Kun je alle regels uit de rijen hieronder herschrijven als Markdown-tabel met de kolommen "nr" en "Regel", waarbij elke regel een volgnummer krijgt en lege regels wegvallen? Laat de afbeeldingen weg uit je antwoord.

*Materiaal*:
####

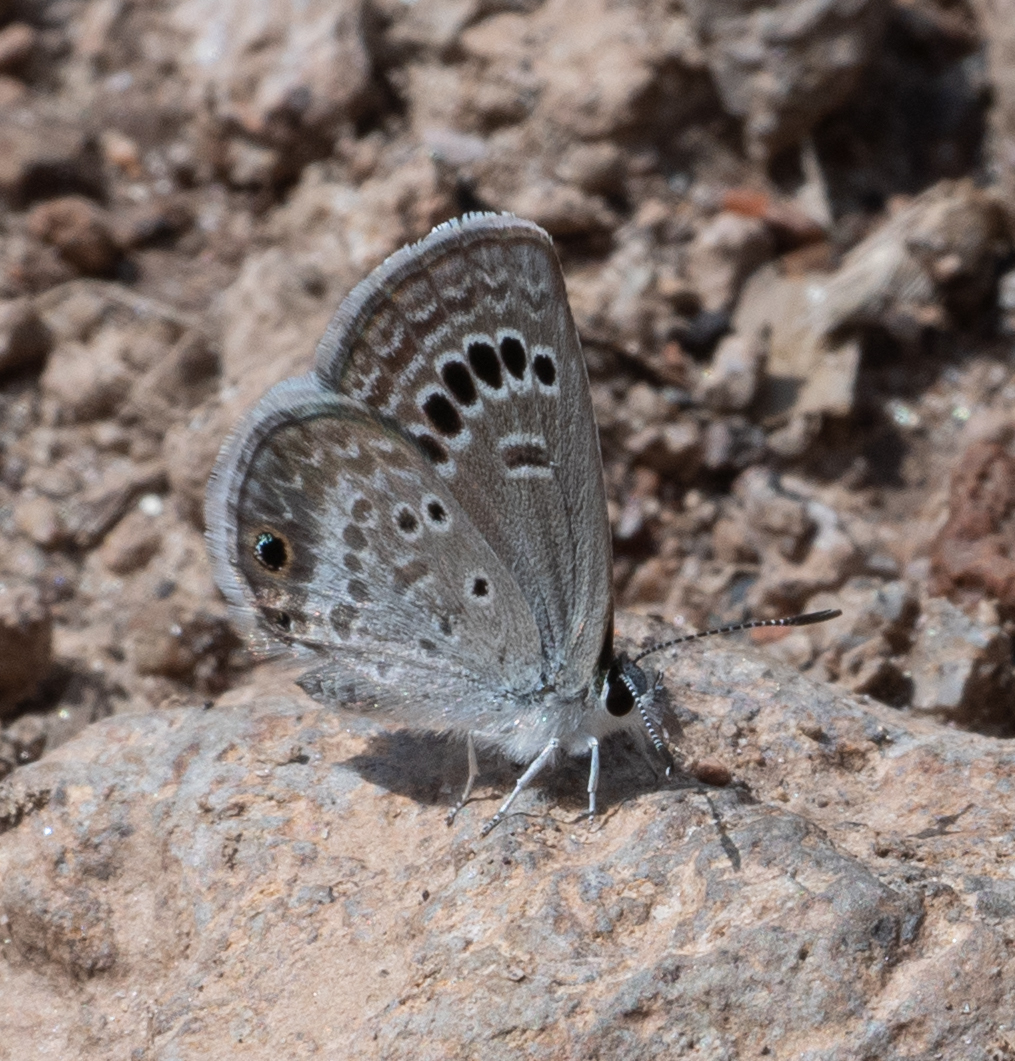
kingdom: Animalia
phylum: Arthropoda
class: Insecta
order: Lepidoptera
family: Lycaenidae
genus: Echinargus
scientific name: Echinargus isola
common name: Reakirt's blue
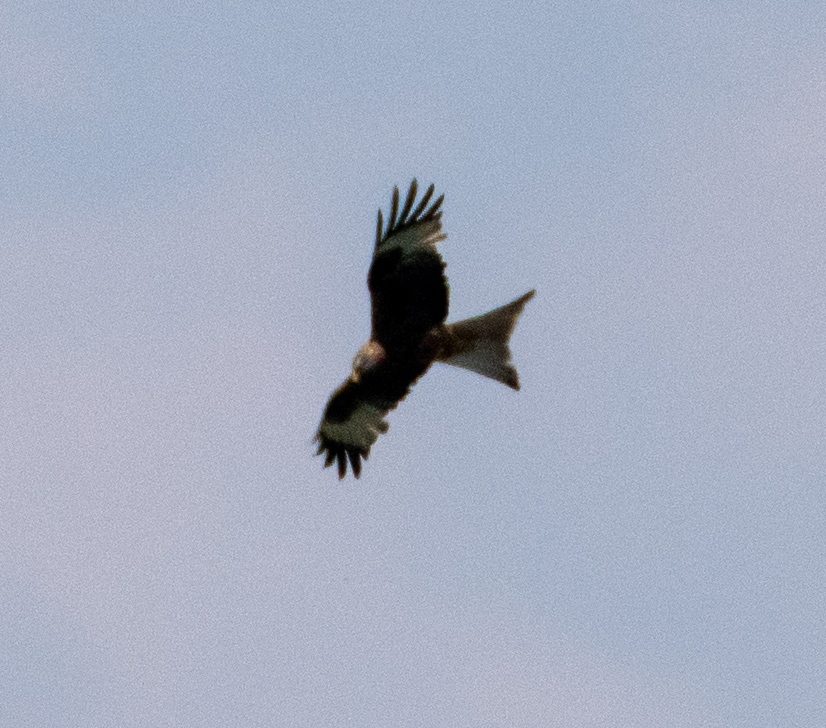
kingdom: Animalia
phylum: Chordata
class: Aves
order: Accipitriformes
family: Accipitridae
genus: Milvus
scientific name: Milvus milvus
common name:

####

*Uitwerking*:
| nr | Regel |
|---|---|
| 1 | kingdom: Animalia |
| 2 | phylum: Arthropoda |
| 3 | class: Insecta |
| 4 | order: Lepidoptera |
| 5 | family: Lycaenidae |
| 6 | genus: Echinargus |
| 7 | scientific name: Echinargus isola |
| 8 | common name: Reakirt's blue |
| 9 | kingdom: Animalia |
| 10 | phylum: Chordata |
| 11 | class: Aves |
| 12 | order: Accipitriformes |
| 13 | family: Accipitridae |
| 14 | genus: Milvus |
| 15 | scientific name: Milvus milvus |
| 16 | common name: |